==== Data supplied ====

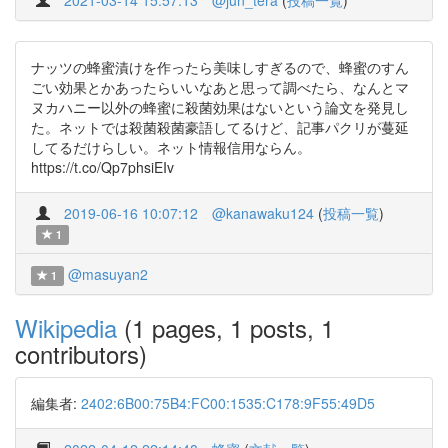
2021-03-14 15:57:13
@jun_tera
(
投稿一覧
)
ナッツの蜂蜜漬けを作ったら美味しすぎるので、蜂蜜のすん
ごい効果とかあったらいいなあと思って調べたら、なんとマ
ヌカハニー以外の蜂蜜に殺菌効果はないという論文を発見し
た。ネットでは殺菌殺菌豪語してるけど、記事パクリが蔓延
してるだけらしい。ネット情報信用ならん。
https://t.co/Qp7phsiEIv
2019-06-16 10:07:12
@kanawaku124
(
投稿一覧
)
1
@masuyan2
1
Wikipedia
(1 pages, 1 posts, 1
contributors)
編集者:
2402:6B00:75B4:FC00:1535:C178:9F55:49D5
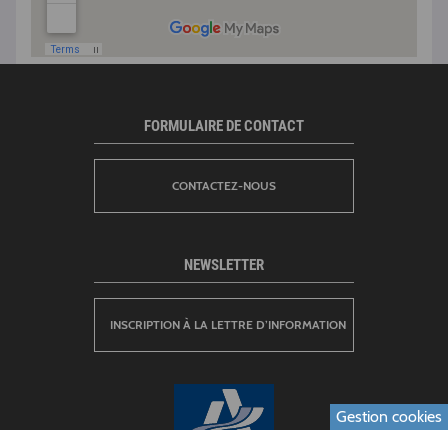
FORMULAIRE DE CONTACT
CONTACTEZ-NOUS
NEWSLETTER
INSCRIPTION À LA LETTRE D’INFORMATION
Gestion cookies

====

Extract every line of text from the records above, reproducing each one without alteration and omitting the pictures from your answer.

**Answer box:**
2021-03-14 15:57:13
@jun_tera
(
投稿一覧
)
ナッツの蜂蜜漬けを作ったら美味しすぎるので、蜂蜜のすん
ごい効果とかあったらいいなあと思って調べたら、なんとマ
ヌカハニー以外の蜂蜜に殺菌効果はないという論文を発見し
た。ネットでは殺菌殺菌豪語してるけど、記事パクリが蔓延
してるだけらしい。ネット情報信用ならん。
https://t.co/Qp7phsiEIv
2019-06-16 10:07:12
@kanawaku124
(
投稿一覧
)
1
@masuyan2
1
Wikipedia
(1 pages, 1 posts, 1
contributors)
編集者:
2402:6B00:75B4:FC00:1535:C178:9F55:49D5
FORMULAIRE DE CONTACT
CONTACTEZ-NOUS
NEWSLETTER
INSCRIPTION À LA LETTRE D’INFORMATION
Gestion cookies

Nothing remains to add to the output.